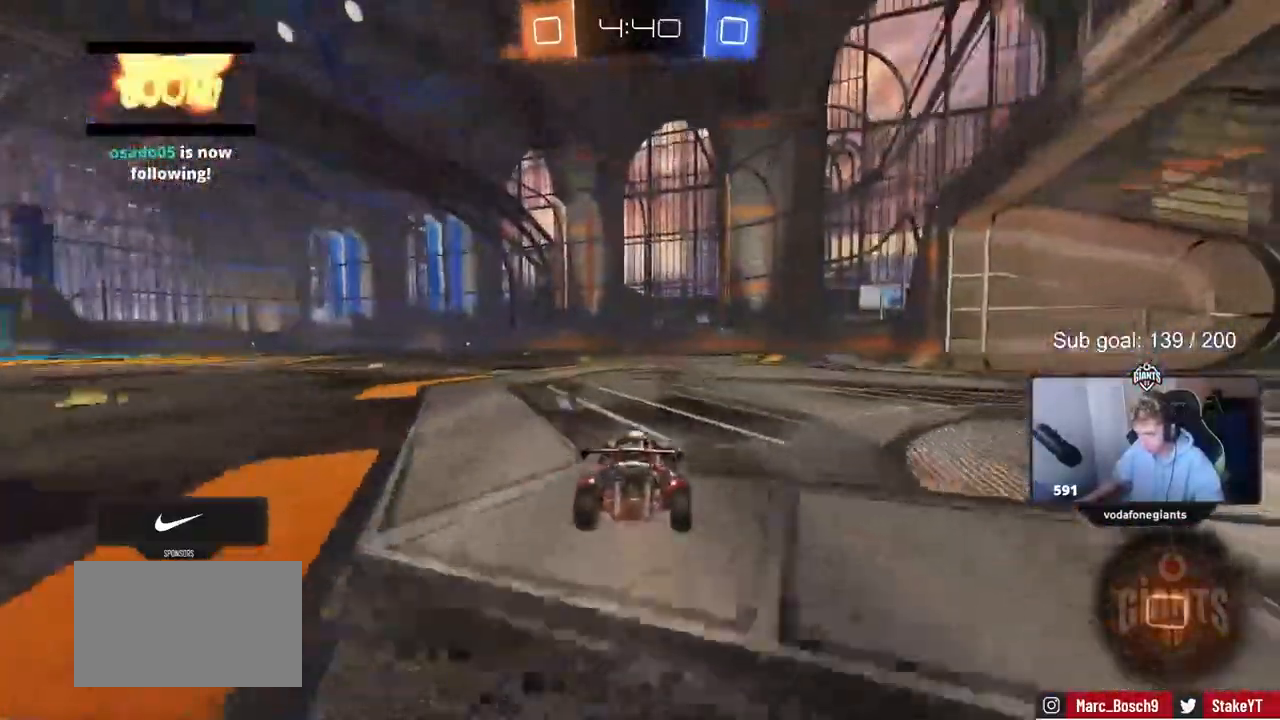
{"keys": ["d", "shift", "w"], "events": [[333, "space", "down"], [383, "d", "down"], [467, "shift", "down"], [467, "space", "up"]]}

● ● ● ● ● ● ●

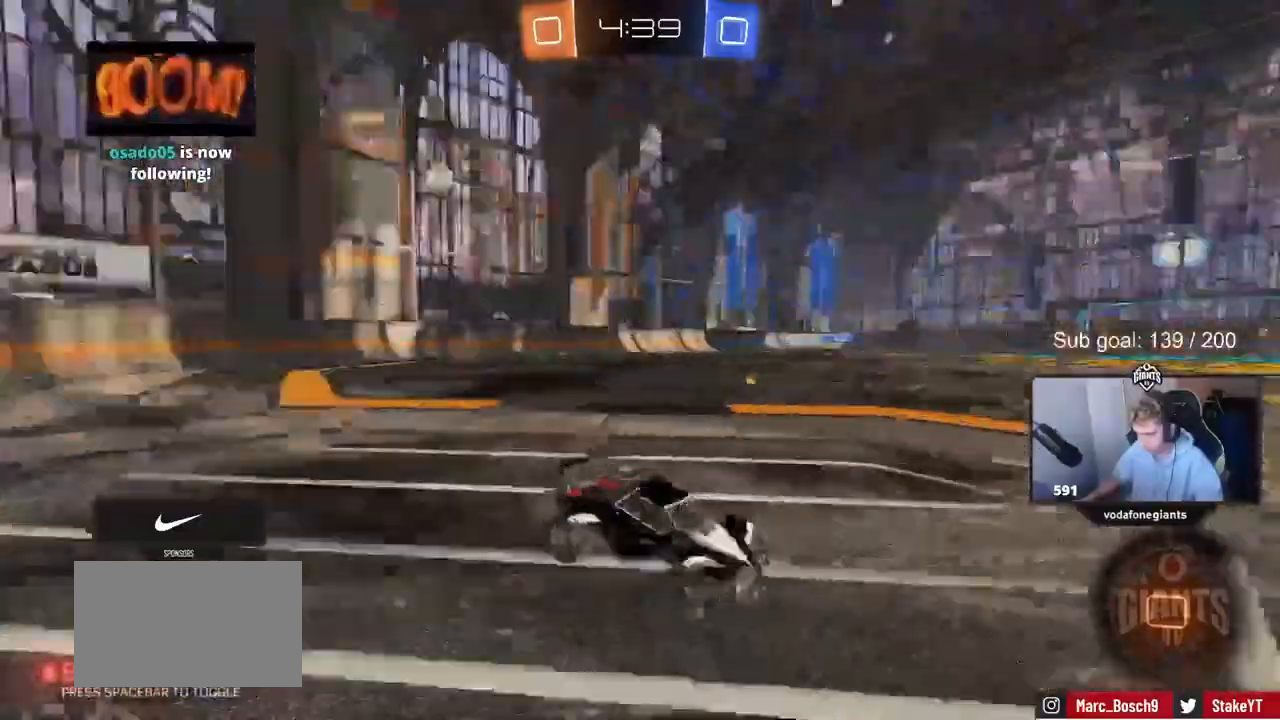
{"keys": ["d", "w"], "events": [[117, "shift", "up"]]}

● ● ● ● ● ● ●

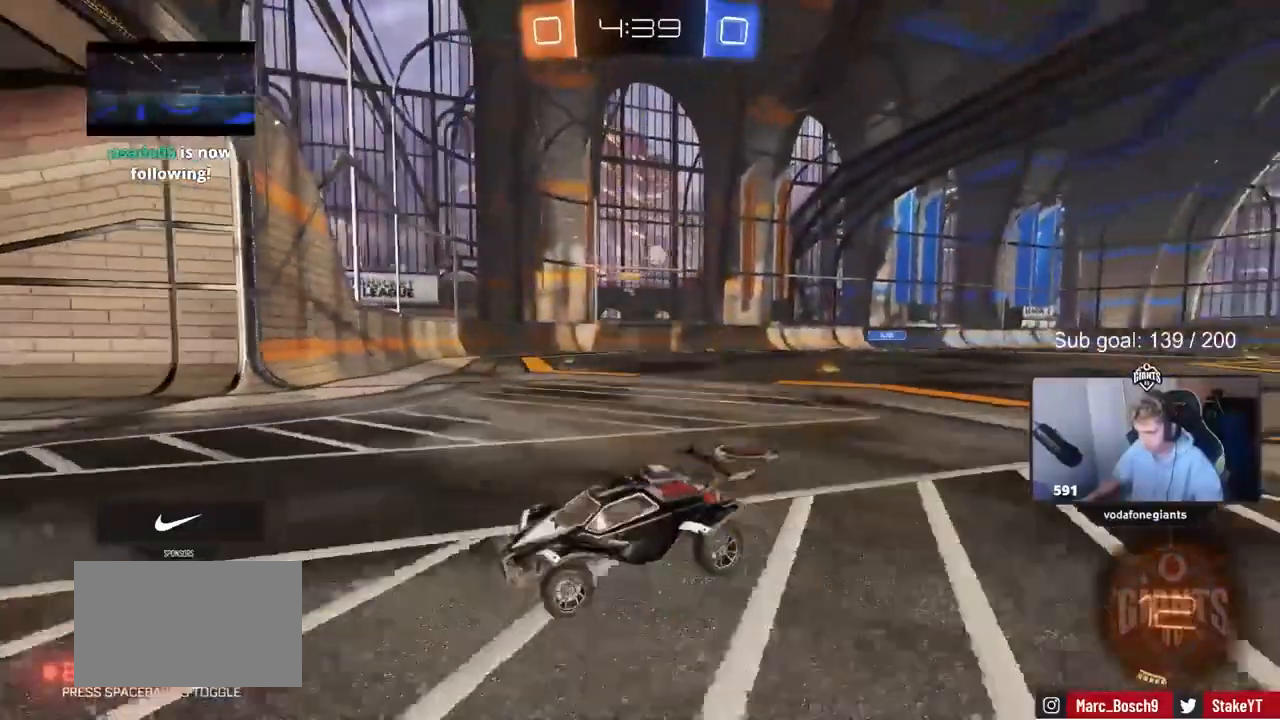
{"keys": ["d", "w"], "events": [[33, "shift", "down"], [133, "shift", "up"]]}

● ● ● ● ● ● ●

All lines above that contain "down" are required in the answer.

▸ **RESULT FOR THIS TASK**:
{"keys": ["d", "shift", "w"], "events": [[333, "space", "down"], [383, "d", "down"], [467, "shift", "down"], [467, "space", "up"]]}
{"keys": ["d", "w"], "events": [[33, "shift", "down"], [133, "shift", "up"]]}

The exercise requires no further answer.